_EXERCISE OBJECTIVE:_
Look below for the line containing "(with some force"; from there through the line containing "POWER UP ZERO : ✓ CONTRAST : 5", both lines included, please set down each line exactly and nothing else.

#### DATA LISTING

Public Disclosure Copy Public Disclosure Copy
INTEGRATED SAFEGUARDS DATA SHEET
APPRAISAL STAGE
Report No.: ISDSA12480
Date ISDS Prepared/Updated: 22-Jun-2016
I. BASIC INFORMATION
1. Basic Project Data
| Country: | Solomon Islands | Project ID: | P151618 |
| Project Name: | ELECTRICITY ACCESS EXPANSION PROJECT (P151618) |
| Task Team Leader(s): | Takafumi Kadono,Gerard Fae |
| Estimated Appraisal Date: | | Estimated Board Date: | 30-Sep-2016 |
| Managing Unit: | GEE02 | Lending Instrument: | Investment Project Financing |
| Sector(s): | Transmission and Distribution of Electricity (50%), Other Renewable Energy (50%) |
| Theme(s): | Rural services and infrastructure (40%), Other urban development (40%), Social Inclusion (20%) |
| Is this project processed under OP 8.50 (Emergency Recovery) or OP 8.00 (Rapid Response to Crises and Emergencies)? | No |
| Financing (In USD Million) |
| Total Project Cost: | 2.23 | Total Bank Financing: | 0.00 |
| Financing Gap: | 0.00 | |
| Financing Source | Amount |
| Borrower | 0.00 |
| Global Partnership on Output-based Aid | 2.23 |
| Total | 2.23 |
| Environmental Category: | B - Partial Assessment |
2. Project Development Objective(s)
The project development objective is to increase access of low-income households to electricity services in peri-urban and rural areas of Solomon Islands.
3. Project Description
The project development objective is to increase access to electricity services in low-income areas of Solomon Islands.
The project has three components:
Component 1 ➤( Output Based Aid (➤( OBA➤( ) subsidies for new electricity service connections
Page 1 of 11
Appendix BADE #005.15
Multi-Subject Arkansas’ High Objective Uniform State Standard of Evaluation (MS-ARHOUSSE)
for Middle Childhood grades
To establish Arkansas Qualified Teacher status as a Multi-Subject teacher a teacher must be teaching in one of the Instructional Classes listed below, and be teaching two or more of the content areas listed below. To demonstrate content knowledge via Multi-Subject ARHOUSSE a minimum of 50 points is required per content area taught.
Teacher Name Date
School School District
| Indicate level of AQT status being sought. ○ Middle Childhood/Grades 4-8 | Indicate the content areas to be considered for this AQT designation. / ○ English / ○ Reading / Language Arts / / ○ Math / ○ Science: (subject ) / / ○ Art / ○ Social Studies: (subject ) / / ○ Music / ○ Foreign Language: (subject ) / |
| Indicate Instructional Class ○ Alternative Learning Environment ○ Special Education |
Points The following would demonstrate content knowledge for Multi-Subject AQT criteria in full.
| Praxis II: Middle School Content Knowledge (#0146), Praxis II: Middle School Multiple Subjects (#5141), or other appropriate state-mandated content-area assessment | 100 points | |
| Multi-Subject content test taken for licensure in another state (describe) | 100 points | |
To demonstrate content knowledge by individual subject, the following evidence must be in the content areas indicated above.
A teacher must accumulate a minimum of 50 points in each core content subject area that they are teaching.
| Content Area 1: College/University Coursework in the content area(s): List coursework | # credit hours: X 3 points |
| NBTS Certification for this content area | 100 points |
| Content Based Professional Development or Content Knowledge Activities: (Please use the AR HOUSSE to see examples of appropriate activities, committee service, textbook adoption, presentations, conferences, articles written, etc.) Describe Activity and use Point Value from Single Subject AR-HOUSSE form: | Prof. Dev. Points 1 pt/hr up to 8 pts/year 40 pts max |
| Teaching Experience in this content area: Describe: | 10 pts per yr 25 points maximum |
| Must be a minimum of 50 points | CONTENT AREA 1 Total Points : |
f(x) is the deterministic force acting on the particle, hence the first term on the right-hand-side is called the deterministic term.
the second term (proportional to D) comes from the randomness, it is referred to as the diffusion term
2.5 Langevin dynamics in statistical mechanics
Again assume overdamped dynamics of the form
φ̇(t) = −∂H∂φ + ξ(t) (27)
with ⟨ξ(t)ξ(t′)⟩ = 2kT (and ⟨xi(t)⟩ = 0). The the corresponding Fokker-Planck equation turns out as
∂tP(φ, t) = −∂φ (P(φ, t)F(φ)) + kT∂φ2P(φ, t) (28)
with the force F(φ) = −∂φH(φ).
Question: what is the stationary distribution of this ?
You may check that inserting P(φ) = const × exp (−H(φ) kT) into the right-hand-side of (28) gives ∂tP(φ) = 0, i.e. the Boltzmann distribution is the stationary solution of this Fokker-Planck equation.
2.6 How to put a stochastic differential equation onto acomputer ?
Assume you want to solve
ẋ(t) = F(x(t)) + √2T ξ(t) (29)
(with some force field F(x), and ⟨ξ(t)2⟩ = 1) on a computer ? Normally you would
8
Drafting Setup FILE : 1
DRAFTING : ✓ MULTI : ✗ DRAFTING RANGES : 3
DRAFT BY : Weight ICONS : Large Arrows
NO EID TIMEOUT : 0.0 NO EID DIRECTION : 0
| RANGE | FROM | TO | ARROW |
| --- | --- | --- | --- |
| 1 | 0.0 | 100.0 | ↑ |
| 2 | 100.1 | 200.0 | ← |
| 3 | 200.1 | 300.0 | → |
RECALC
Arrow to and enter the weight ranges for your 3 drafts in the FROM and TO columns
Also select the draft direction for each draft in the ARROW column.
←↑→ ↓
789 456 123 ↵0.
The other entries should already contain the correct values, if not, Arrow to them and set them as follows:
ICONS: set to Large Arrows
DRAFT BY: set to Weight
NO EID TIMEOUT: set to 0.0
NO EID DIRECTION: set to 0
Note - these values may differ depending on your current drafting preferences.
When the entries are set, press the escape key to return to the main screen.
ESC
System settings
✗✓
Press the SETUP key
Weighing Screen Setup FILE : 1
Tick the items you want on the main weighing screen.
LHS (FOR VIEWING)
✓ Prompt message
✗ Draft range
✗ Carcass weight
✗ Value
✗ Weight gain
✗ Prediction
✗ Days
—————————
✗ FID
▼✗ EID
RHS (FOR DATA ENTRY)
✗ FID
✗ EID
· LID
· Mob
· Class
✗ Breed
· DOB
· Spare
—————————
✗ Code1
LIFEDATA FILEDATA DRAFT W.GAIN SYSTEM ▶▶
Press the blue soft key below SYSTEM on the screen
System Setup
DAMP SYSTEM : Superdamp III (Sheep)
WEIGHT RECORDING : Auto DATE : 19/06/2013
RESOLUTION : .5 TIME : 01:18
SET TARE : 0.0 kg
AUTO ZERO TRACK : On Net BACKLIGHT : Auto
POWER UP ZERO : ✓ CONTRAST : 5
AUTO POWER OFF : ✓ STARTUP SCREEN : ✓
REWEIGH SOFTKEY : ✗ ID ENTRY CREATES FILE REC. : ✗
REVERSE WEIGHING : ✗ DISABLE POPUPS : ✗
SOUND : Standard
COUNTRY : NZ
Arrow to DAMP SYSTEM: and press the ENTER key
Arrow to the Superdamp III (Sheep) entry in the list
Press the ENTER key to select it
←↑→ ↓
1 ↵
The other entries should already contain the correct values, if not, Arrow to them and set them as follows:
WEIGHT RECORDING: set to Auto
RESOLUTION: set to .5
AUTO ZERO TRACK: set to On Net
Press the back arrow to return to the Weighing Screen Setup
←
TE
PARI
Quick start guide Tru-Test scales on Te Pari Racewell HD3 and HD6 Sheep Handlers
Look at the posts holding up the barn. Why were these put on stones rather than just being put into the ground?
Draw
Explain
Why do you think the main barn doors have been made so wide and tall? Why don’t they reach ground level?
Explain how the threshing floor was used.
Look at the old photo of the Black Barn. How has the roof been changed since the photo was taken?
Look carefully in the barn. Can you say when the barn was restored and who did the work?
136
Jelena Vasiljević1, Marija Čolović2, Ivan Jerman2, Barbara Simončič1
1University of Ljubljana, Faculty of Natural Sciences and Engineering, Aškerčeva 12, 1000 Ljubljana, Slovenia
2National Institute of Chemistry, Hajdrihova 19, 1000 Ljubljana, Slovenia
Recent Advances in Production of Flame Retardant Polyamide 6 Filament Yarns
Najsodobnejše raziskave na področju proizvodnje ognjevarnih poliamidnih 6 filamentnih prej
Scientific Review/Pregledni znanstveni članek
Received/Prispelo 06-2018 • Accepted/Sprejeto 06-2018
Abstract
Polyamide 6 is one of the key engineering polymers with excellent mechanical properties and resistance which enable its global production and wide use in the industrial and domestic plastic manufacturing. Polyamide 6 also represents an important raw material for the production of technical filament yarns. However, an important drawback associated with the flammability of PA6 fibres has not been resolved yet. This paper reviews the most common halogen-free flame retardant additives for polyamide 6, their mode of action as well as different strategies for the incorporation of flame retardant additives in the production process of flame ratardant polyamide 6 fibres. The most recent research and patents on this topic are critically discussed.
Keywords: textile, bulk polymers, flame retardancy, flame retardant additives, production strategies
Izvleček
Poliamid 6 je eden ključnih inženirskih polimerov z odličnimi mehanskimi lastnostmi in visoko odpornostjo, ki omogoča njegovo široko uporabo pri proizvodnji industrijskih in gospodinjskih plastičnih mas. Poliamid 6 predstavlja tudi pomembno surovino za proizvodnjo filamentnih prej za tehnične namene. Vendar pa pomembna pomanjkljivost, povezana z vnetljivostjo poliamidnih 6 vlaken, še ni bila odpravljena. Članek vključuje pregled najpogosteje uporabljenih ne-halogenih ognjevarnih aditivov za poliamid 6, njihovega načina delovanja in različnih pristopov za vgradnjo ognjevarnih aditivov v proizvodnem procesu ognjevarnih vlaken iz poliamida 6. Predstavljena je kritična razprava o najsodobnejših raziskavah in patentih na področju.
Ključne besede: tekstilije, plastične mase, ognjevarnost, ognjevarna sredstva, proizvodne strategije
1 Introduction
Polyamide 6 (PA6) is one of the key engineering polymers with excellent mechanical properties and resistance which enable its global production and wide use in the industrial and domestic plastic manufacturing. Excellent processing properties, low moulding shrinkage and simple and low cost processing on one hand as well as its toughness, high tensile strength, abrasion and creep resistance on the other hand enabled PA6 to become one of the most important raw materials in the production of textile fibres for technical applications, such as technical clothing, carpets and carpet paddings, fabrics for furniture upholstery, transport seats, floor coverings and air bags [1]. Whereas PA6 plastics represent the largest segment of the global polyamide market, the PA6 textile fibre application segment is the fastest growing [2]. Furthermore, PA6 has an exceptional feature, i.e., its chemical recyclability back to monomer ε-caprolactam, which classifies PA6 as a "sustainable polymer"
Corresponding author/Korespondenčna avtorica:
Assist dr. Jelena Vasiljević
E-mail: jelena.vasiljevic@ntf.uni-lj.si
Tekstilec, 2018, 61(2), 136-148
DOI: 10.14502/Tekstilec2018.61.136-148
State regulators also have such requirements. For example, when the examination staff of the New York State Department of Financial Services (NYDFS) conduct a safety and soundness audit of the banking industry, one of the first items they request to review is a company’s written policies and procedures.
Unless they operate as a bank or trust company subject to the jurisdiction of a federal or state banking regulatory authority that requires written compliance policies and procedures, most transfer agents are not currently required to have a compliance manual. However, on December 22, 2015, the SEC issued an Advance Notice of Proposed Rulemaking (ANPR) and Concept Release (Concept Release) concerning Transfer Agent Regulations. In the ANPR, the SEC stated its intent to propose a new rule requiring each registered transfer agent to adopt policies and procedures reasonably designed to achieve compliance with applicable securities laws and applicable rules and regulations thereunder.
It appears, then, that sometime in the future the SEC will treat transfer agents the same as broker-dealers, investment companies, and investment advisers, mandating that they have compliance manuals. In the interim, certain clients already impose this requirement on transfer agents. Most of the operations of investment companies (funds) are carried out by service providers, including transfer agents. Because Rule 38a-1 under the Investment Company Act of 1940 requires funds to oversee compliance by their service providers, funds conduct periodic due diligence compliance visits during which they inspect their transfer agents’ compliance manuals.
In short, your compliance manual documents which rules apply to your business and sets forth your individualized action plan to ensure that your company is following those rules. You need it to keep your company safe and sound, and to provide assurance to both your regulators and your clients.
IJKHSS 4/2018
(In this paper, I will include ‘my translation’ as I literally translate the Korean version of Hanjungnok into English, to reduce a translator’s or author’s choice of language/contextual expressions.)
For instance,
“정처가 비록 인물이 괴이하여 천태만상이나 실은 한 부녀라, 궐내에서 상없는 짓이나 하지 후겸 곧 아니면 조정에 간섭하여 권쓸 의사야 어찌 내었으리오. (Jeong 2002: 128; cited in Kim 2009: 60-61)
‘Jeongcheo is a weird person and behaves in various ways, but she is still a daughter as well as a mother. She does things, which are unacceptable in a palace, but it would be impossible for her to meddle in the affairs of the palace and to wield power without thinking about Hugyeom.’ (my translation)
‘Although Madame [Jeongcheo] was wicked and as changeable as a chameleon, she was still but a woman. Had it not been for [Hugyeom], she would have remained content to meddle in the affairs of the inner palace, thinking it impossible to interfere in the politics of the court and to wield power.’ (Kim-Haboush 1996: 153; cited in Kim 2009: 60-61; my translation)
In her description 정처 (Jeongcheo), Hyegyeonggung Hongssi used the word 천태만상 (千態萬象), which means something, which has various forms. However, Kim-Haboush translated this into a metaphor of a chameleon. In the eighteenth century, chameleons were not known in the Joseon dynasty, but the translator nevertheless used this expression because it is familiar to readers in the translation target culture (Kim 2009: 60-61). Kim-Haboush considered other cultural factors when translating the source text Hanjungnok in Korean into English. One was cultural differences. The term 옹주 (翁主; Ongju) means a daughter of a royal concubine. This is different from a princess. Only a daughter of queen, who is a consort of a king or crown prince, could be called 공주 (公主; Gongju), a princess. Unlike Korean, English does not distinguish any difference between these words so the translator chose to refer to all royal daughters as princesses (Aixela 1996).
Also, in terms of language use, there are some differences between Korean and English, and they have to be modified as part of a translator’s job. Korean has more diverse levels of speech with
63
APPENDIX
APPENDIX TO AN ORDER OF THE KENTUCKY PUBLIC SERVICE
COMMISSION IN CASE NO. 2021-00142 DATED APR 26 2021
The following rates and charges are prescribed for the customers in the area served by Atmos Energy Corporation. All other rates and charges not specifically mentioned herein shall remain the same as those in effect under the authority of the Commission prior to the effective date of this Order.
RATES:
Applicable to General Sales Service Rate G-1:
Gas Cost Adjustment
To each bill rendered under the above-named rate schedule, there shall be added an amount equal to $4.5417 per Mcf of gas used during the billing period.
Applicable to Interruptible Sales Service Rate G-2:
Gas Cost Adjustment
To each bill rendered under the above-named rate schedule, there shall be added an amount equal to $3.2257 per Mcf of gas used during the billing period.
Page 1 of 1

########

_FINAL ANSWER:_
(with some force field F(x), and ⟨ξ(t)2⟩ = 1) on a computer ? Normally you would
8
Drafting Setup FILE : 1
DRAFTING : ✓ MULTI : ✗ DRAFTING RANGES : 3
DRAFT BY : Weight ICONS : Large Arrows
NO EID TIMEOUT : 0.0 NO EID DIRECTION : 0
| RANGE | FROM | TO | ARROW |
| --- | --- | --- | --- |
| 1 | 0.0 | 100.0 | ↑ |
| 2 | 100.1 | 200.0 | ← |
| 3 | 200.1 | 300.0 | → |
RECALC
Arrow to and enter the weight ranges for your 3 drafts in the FROM and TO columns
Also select the draft direction for each draft in the ARROW column.
←↑→ ↓
789 456 123 ↵0.
The other entries should already contain the correct values, if not, Arrow to them and set them as follows:
ICONS: set to Large Arrows
DRAFT BY: set to Weight
NO EID TIMEOUT: set to 0.0
NO EID DIRECTION: set to 0
Note - these values may differ depending on your current drafting preferences.
When the entries are set, press the escape key to return to the main screen.
ESC
System settings
✗✓
Press the SETUP key
Weighing Screen Setup FILE : 1
Tick the items you want on the main weighing screen.
LHS (FOR VIEWING)
✓ Prompt message
✗ Draft range
✗ Carcass weight
✗ Value
✗ Weight gain
✗ Prediction
✗ Days
—————————
✗ FID
▼✗ EID
RHS (FOR DATA ENTRY)
✗ FID
✗ EID
· LID
· Mob
· Class
✗ Breed
· DOB
· Spare
—————————
✗ Code1
LIFEDATA FILEDATA DRAFT W.GAIN SYSTEM ▶▶
Press the blue soft key below SYSTEM on the screen
System Setup
DAMP SYSTEM : Superdamp III (Sheep)
WEIGHT RECORDING : Auto DATE : 19/06/2013
RESOLUTION : .5 TIME : 01:18
SET TARE : 0.0 kg
AUTO ZERO TRACK : On Net BACKLIGHT : Auto
POWER UP ZERO : ✓ CONTRAST : 5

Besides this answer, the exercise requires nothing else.